Stored data entries
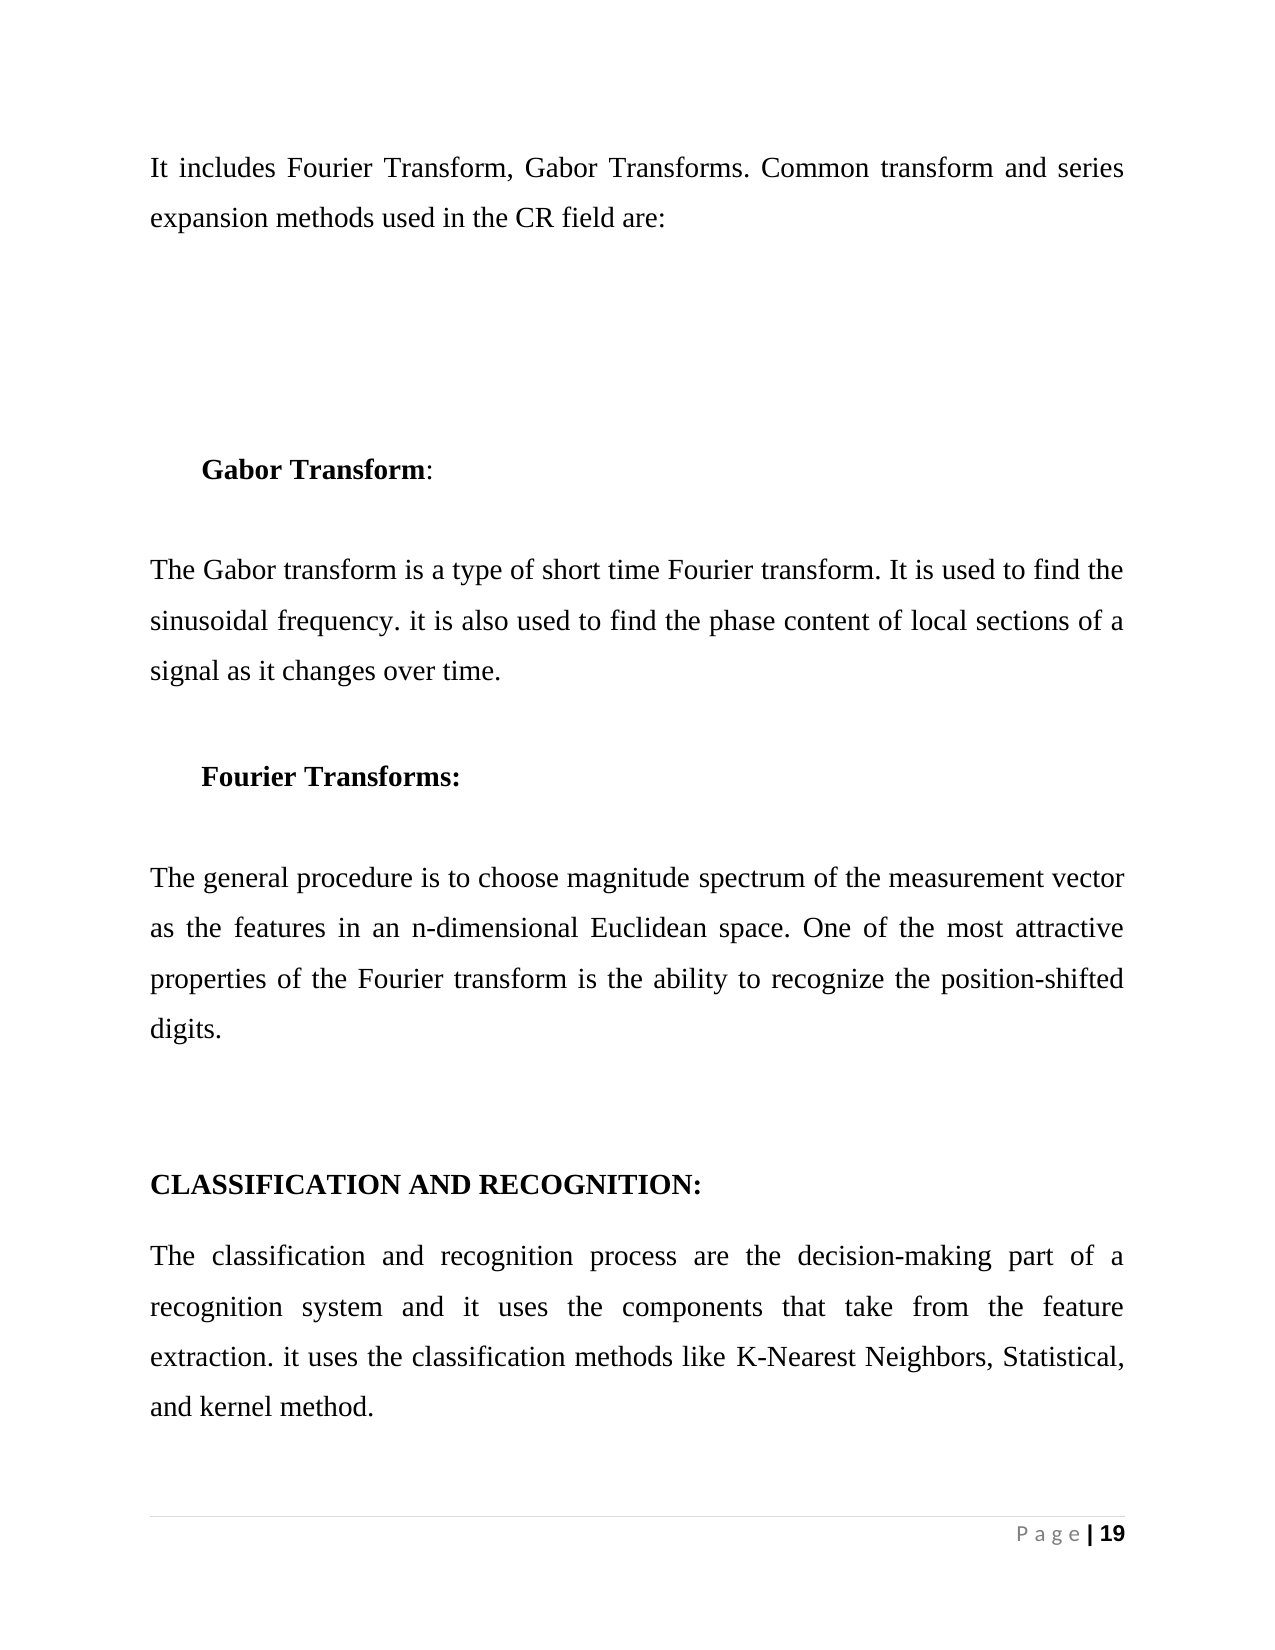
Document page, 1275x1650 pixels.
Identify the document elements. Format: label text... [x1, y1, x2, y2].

text The general procedure is to choose magnitude spectrum of the measurement vector as the features in an n-dimensional Euclidean space. One of the most attractive properties of the Fourier transform is the ability to recognize the position-shifted digits. [150, 860, 1125, 1044]
text The Gabor transform is a type of short time Fourier transform. It is used to find the sinusoidal frequency. it is also used to find the phase content of local sections of a signal as it changes over time. [150, 552, 1125, 687]
text CLASSIFICATION AND RECOGNITION: [150, 1167, 1125, 1201]
text It includes Fourier Transform, Gabor Transforms. Common transform and series expansion methods used in the CR field are: [150, 150, 1125, 234]
text Fourier Transforms: [150, 759, 1125, 793]
text The classification and recognition process are the decision-making part of a recognition system and it uses the components that take from the feature extraction. it uses the classification methods like K-Nearest Neighbors, Statistical, and kernel method. [150, 1238, 1125, 1423]
text Gabor Transform: [150, 452, 1125, 485]
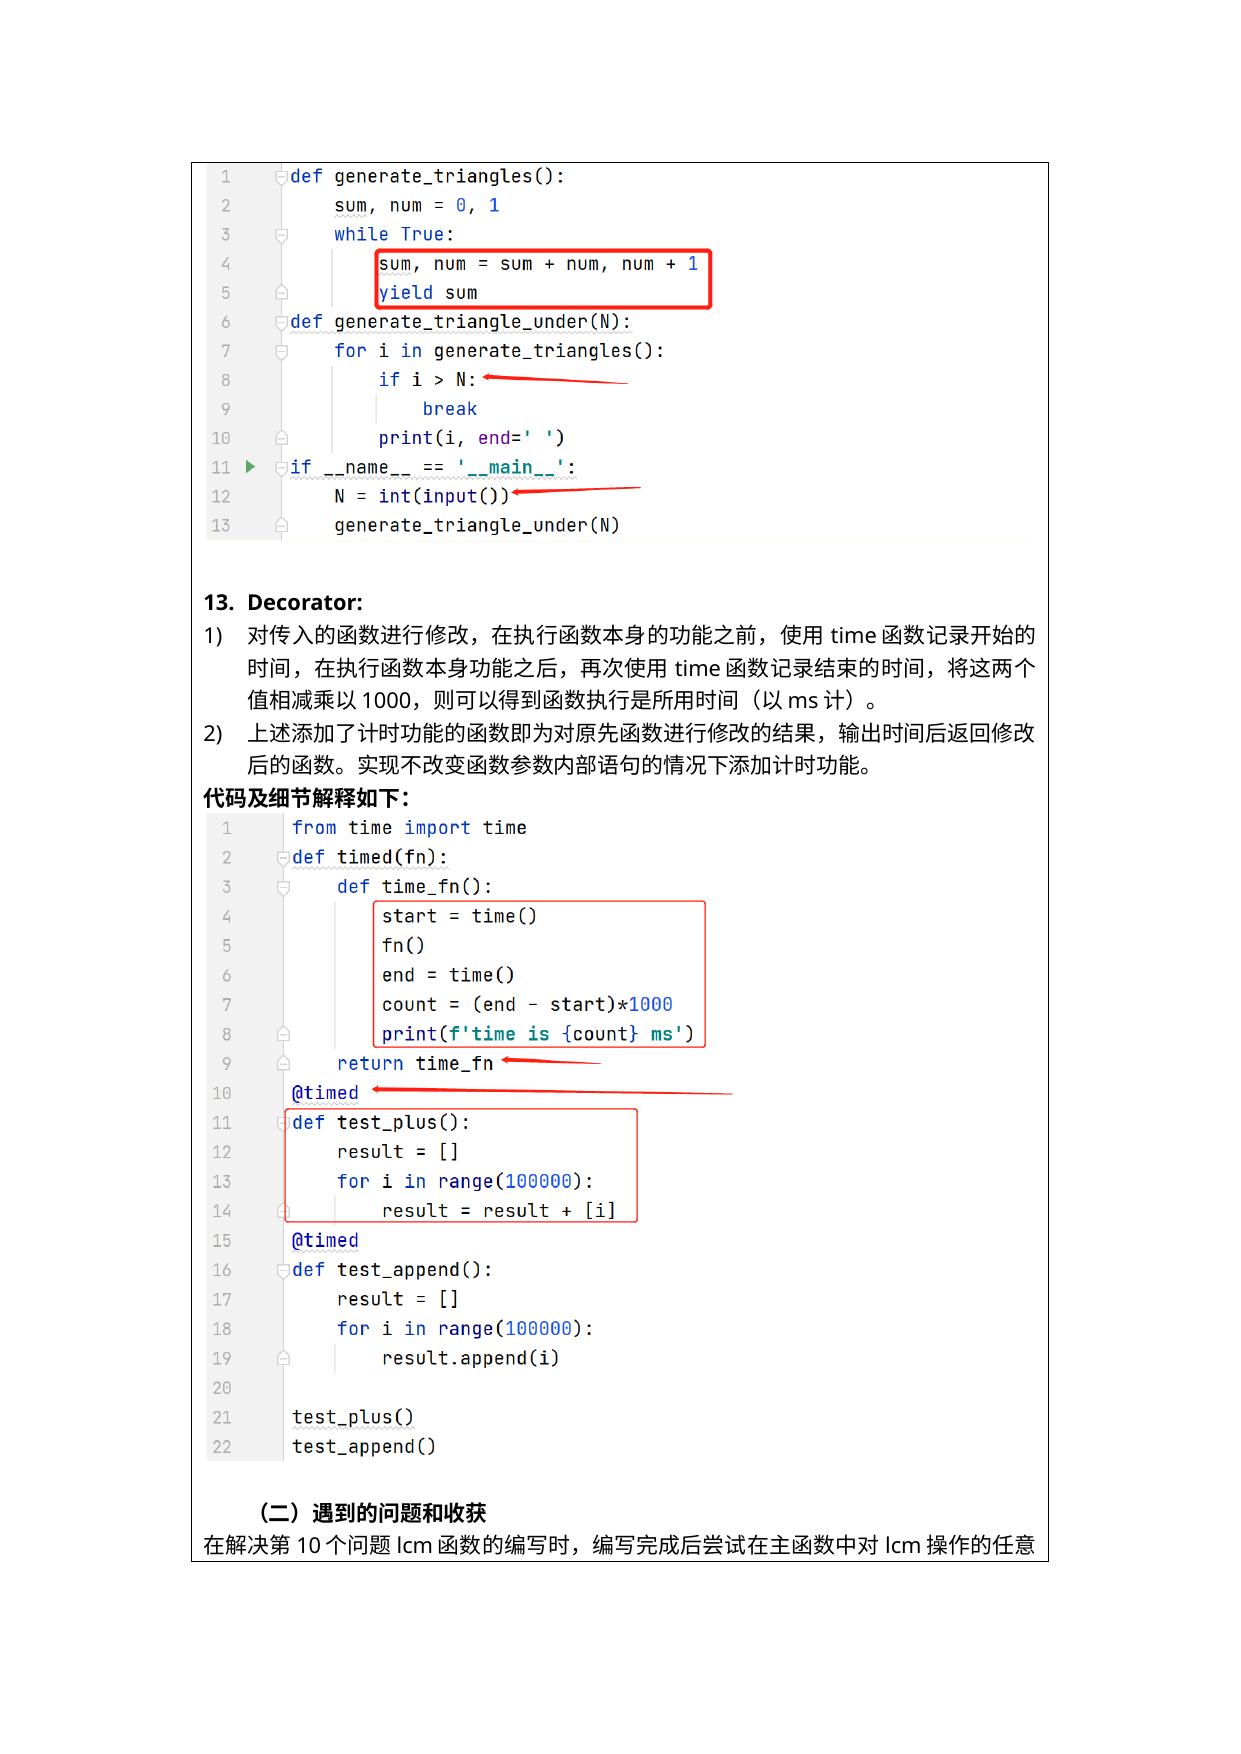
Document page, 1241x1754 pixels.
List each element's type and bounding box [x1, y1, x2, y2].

picture [206, 813, 1034, 1461]
table_cell [192, 163, 1048, 1561]
picture [206, 163, 1034, 541]
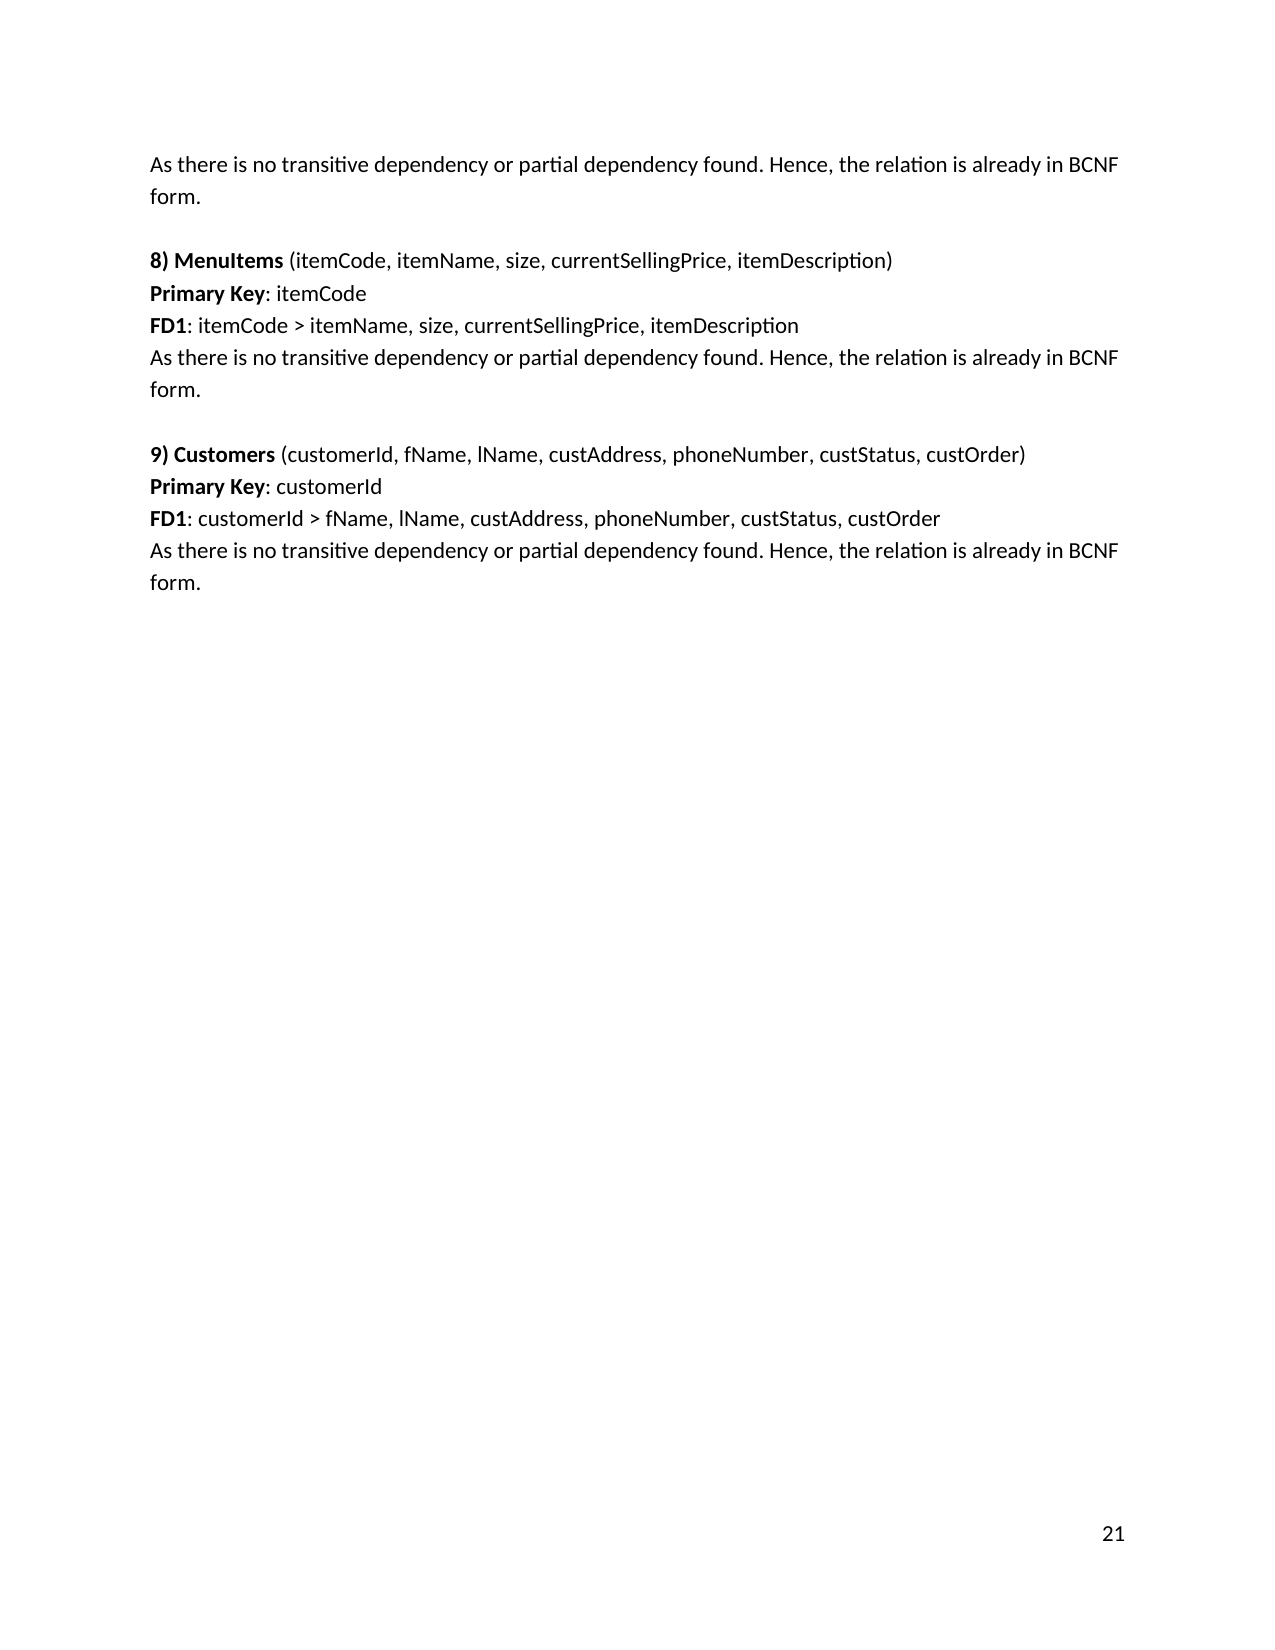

*Exercise aim*:
Every entry above needs to be retyped exactly; drop the pictures.

*Answer section*:
Document page, 1275x1650 pixels.
Identify the document elements. Format: label text... [x1, y1, x2, y2].

text The general procedure is to choose magnitude spectrum of the measurement vector as the features in an n-dimensional Euclidean space. One of the most attractive properties of the Fourier transform is the ability to recognize the position-shifted digits. [150, 860, 1125, 1044]
text The Gabor transform is a type of short time Fourier transform. It is used to find the sinusoidal frequency. it is also used to find the phase content of local sections of a signal as it changes over time. [150, 552, 1125, 687]
text CLASSIFICATION AND RECOGNITION: [150, 1167, 1125, 1201]
text It includes Fourier Transform, Gabor Transforms. Common transform and series expansion methods used in the CR field are: [150, 150, 1125, 234]
text Fourier Transforms: [150, 759, 1125, 793]
text The classification and recognition process are the decision-making part of a recognition system and it uses the components that take from the feature extraction. it uses the classification methods like K-Nearest Neighbors, Statistical, and kernel method. [150, 1238, 1125, 1423]
text Gabor Transform: [150, 452, 1125, 485]
Document page, 1241x1754 pixels.
List each element's type and bounding box [x1, y1, x2, y2].

picture [206, 813, 1034, 1461]
table_cell [192, 163, 1048, 1561]
picture [206, 163, 1034, 541]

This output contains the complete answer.